Fixes bug with setting a new object on an existing leaf array.

6.1.2

Fixes bug where on some systems arrays are treated as plain objects.

6.1.1

without now handles numeric keys the same way as string keys.

6.1.0

Alias Immutable.from() to Immutable() for linters.

6.0.1

React components are now considered immutable.

6.0.0

Add cycle detection.

5.2.0

Add update and updateIn.

5.1.1

Immutable(Object.create(null)) now works as expected.

5.1.0

Add predicate support to without()

5.0.1

Fix missing dev/prod builds for 5.0.0

5.0.0

In development build, freeze Dates and ban mutating methods. (Note: dev and prod builds were mistakenly not generated for this, so to get this functionality in those builds, use 5.0.1)

4.1.1

Make setIn more null safe.

4.1.0

Adds set and setIn

4.0.1

Now when you require("seamless-immutable"), you get the development build by default.

4.0.0

main now points to src/seamless-immutable.js so you can more easily build with envify yourself.

3.0.0

Add support for optional prototyping.

2.4.2

Calling .asMutable({deep: true}) on an Immutable data structure with a nested Date no longer throws an exception.

2.4.1

Arrays with nonstandard prototypes no longer throw exceptions when passed to Immutable.

2.4.0

Custom mergers now check for reference equality and abort early if there is no more work needed, allowing improved performance.

2.3.2

Fixes a bug where indices passed into iterators for flatMap and asObject were strings instead of numbers.

2.3.1

Fixes an IE and Firefox bug related to cloning Dates while preserving their prototypes.

2.3.0

Dates now retain their prototypes, the same way Arrays do.

2.2.0

Adds a minified production build with no freezing or defensive unsupported methods, for a ~2x performance boost.

2.1.0

Adds optional merger function to #merge.

2.0.2

Bugfix: #merge with {deep: true} no longer attempts (unsuccessfully) to deeply merge arrays as though they were regular objects.

2.0.1

Minor documentation typo fix.

2.0.0

Breaking API change: #merge now takes exactly one or exactly two arguments.
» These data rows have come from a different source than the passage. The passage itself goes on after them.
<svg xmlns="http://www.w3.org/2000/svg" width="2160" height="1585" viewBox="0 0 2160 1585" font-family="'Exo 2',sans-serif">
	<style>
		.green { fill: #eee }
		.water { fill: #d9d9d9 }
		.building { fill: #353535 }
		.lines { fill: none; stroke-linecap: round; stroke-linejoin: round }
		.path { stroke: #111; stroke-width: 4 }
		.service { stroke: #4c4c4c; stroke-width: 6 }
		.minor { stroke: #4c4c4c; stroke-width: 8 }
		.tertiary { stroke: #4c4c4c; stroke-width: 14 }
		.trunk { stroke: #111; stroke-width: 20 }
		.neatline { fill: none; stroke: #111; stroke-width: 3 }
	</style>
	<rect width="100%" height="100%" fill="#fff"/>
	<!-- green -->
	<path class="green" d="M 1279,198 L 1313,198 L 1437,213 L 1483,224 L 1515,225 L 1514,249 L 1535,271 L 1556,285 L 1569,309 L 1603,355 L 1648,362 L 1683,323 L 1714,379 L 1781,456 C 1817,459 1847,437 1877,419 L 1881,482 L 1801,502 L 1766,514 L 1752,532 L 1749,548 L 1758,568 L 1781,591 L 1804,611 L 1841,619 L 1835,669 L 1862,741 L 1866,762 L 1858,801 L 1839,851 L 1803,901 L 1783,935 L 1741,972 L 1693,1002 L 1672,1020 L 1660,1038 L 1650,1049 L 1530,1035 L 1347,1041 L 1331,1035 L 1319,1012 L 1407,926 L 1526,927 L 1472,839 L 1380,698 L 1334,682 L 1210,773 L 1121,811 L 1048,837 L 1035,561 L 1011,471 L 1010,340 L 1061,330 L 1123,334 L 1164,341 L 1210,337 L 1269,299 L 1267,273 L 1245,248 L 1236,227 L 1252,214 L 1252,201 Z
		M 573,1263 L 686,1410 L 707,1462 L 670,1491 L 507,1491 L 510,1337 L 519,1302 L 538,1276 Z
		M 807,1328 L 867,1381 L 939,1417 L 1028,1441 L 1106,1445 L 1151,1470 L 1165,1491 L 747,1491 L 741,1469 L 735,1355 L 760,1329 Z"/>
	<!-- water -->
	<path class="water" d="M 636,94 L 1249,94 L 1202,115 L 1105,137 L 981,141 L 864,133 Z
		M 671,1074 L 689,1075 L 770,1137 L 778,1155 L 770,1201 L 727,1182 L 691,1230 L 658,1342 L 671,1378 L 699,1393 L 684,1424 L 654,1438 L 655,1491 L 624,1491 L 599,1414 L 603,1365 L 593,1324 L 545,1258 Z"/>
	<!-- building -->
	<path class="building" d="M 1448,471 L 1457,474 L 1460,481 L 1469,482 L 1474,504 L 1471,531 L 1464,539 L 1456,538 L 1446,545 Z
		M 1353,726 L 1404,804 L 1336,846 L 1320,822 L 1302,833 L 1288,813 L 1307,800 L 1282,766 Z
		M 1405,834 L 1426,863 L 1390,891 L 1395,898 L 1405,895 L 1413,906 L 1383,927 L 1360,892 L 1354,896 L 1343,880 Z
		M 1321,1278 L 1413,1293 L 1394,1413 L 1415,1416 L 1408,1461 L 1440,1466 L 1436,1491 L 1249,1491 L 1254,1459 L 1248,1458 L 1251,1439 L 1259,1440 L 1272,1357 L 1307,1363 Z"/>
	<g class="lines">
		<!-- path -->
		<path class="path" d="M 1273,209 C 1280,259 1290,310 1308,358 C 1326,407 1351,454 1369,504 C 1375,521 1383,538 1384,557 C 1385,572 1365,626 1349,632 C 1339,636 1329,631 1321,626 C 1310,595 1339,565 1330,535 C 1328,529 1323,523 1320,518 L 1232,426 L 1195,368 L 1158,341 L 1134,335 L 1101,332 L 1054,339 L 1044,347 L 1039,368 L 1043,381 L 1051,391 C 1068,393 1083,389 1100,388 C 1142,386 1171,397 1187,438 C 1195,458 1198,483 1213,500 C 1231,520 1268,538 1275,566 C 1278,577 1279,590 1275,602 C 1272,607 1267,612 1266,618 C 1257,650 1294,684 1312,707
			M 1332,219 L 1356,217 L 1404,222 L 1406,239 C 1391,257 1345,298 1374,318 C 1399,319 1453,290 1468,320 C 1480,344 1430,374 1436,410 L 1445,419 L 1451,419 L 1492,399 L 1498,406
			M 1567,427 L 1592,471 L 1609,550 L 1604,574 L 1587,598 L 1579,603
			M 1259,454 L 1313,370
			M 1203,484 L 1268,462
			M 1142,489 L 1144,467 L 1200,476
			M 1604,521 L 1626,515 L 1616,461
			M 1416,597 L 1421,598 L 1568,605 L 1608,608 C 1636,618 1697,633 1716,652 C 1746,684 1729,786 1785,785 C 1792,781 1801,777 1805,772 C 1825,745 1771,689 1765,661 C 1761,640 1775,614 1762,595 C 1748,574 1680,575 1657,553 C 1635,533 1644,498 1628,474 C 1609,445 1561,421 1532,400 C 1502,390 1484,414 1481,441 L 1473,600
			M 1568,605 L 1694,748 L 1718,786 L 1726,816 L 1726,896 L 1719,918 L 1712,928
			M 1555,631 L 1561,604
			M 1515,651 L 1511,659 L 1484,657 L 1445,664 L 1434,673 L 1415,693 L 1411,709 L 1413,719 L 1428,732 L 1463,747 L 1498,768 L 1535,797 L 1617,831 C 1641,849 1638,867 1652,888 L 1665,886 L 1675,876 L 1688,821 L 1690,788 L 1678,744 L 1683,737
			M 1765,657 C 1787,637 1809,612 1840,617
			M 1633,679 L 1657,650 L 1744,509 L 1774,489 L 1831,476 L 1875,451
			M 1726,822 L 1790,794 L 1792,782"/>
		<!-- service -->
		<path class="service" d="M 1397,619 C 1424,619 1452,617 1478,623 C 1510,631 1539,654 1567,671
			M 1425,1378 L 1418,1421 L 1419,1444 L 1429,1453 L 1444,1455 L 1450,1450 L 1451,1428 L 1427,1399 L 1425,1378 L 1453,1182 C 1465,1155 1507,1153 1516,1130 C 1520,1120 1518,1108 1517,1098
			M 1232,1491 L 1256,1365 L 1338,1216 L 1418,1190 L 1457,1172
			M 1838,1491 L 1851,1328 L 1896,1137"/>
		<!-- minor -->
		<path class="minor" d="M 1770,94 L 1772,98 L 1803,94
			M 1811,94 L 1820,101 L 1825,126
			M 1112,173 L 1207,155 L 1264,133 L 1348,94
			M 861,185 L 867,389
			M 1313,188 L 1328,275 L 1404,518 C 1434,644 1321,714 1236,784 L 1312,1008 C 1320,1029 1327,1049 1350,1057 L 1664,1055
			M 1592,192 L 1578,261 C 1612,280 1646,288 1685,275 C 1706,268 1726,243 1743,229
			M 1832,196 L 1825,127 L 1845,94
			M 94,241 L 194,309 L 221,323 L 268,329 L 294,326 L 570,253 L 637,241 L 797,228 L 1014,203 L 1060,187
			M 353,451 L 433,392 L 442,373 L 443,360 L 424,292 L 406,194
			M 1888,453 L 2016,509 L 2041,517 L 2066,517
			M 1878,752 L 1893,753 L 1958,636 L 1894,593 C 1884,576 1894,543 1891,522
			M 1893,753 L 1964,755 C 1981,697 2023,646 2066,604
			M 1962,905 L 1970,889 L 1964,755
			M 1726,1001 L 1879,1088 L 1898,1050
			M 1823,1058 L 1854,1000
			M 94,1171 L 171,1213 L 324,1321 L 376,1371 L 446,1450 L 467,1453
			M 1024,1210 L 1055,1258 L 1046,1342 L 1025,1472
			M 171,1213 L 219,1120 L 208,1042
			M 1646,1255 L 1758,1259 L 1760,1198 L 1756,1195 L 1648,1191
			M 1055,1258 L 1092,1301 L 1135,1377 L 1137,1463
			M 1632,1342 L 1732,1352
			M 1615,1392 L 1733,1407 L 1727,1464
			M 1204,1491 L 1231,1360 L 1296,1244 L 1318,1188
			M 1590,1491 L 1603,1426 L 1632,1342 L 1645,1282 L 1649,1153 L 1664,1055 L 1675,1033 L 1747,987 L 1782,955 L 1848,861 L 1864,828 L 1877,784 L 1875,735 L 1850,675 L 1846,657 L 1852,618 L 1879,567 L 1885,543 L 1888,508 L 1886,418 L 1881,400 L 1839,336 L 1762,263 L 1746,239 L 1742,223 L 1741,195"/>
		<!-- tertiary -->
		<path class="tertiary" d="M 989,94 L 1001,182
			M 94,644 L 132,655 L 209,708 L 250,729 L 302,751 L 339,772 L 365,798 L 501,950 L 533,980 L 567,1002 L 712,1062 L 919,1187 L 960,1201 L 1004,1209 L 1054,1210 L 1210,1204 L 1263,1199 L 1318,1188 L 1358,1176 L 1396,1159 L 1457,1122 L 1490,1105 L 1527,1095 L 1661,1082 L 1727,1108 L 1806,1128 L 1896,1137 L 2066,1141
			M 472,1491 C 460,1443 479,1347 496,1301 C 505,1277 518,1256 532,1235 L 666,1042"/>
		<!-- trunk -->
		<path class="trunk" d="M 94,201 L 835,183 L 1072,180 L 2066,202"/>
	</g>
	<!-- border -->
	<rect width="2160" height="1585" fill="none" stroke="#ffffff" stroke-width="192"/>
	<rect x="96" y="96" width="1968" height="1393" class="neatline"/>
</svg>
The second is optional and allows specifying deep: true.

1.3.0

Don't bother returning a new value from #merge if no changes would result.

1.2.0

Make error message for invalid #asObject less fancy, resulting in a performance improvement.

1.1.0

Adds #asMutable

1.0.0

Initial stable release

Development

Run npm install -g grunt-cli, npm install and then grunt to build and test it.